4, establishing a geothermal water extraction system and extracting the geothermal

water: arranging a drilling chamber in the roadway or the chamber of the previous working

face of the current working face, and excavating geothermal wells to the geothermal water

gathering area and the geothermal reservoir correspondingly; arranging a geothermal water

extraction pipeline to the geothermal water gathering area, and arranging a tail water

reinjection pipeline to the geothermal reservoir through the geothermal wells, wherein a set

distance is formed between the ends of the geothermal water extraction pipeline and the tail

water reinjection pipeline; connecting the geothermal water extraction pipeline with a heat

supply side water inlet pipe of the heat energy exchange equipment of the heat energy

exchange station, and thus extracting the geothermal water in the geothermal reservoir to the

heat energy exchange equipment; connecting the tail water reinjection pipeline with a heat

supply side water outlet pipe of the heat energy exchange equipment, and reinjecting the geothermal water after heat exchange into the geothermal reservoir; drilling holes from the ground to the heat energy exchange station, arranging a heat energy transmission pipeline and a water return pipeline in the holes, connecting the water return pipeline with a heat exchange side water inlet pipe of the heat energy exchange equipment, connecting a heat exchange side water outlet pipe of the heat energy exchange equipment with the heat energy transmission pipeline, and transmitting geothermal energy to the ground from the heat energy exchange station through the heat energy transmission pipeline after being subjected to heat exchange by the heat energy exchange equipment; and meanwhile, continuously conducting coal mining operation at the working face, transporting the coal through the main transportation roadway, then lifting the coal to the ground through the main shaft, and thus achieving coal-geothermal energy cooperative exploitation.

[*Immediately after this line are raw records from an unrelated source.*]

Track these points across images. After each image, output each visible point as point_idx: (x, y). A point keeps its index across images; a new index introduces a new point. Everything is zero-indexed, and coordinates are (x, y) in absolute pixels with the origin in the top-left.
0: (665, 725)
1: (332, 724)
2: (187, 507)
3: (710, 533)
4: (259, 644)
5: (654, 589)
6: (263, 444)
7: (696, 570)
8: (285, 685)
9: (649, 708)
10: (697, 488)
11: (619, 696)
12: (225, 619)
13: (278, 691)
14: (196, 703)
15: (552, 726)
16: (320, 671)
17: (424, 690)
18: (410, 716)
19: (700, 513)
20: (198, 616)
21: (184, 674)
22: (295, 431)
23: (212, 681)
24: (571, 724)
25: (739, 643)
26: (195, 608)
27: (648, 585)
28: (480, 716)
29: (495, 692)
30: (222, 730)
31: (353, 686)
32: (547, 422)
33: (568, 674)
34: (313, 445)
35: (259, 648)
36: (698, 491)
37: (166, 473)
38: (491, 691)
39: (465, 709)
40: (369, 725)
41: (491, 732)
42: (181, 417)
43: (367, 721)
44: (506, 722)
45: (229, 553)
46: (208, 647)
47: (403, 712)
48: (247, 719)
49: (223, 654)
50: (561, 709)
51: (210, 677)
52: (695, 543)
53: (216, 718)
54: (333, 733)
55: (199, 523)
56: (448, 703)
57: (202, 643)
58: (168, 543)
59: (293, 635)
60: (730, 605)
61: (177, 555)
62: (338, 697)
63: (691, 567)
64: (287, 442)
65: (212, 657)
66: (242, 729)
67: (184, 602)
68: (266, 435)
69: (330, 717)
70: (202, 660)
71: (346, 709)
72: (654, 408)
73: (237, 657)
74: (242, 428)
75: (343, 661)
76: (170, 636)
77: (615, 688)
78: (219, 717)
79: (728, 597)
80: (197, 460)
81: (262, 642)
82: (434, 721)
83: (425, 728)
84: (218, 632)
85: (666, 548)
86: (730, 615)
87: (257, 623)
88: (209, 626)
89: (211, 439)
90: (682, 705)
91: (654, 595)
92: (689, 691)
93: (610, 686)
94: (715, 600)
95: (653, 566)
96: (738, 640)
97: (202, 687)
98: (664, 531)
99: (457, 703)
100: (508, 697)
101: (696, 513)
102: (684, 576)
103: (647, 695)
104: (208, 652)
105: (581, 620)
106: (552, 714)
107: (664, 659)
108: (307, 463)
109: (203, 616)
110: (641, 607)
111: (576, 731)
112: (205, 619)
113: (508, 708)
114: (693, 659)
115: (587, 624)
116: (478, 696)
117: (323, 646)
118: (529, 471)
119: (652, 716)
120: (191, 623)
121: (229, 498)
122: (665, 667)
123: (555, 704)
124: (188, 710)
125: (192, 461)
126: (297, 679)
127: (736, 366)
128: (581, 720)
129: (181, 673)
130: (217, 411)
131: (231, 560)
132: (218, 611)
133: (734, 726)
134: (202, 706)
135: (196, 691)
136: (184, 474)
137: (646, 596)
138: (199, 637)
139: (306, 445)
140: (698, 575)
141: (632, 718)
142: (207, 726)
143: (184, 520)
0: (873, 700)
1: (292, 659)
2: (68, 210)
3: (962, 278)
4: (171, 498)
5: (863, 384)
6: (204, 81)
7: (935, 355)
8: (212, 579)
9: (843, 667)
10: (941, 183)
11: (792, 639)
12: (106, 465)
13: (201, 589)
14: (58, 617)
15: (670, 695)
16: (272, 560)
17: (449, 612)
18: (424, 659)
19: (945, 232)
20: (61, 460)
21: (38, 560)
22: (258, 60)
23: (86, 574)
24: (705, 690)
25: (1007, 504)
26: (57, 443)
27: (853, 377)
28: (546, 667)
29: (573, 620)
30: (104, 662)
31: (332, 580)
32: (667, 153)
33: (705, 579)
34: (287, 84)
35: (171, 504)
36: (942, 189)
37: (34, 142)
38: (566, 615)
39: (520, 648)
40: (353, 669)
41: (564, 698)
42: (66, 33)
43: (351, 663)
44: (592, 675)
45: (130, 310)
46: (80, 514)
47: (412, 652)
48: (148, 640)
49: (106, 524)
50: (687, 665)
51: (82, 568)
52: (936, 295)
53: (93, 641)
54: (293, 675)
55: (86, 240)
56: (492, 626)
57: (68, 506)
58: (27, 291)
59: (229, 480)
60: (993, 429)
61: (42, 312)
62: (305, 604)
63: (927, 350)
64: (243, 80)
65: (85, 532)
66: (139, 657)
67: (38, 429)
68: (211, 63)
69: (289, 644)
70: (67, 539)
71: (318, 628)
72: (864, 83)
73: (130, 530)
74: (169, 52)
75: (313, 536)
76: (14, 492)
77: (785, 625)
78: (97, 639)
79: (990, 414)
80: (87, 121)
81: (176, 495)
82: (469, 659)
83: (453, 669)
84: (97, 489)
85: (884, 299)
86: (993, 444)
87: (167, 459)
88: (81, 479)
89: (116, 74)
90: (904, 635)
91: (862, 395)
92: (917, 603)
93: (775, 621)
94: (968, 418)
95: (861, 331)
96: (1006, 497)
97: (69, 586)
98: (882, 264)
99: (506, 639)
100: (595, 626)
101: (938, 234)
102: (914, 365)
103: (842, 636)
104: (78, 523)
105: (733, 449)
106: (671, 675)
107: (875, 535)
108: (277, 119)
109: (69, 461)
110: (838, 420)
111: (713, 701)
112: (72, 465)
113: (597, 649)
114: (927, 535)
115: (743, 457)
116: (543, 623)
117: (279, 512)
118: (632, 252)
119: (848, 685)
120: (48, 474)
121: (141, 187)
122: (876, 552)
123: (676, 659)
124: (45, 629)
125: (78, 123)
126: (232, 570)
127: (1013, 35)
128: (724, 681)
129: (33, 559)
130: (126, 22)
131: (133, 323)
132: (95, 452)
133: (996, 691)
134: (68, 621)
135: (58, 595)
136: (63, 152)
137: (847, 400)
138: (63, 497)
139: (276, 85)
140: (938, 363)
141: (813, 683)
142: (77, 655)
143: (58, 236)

2. The coal-geothermal energy collaborative exploitation method based on the

water-conducting fractured zone of the fault according to claim 1, wherein a geothermal water

level monitoring device, a geothermal water temperature monitoring device, a geothermal water

pressure monitoring device and a geothermal reservoir displacement monitoring device are

arranged in the geothermal reservoir; the water level, the water pressure and the water temperature

of the geothermal reservoir are monitored in real time, and data are synchronously fed back to the

heat energy exchange station and a ground dispatching system, so as to regulate and control

geothermal water extraction strength and tail water reinjection amount in real time; and the

geothermal reservoir displacement monitoring device monitors displacement changes of the

geothermal reservoir, and thus coal mining safety is guaranteed.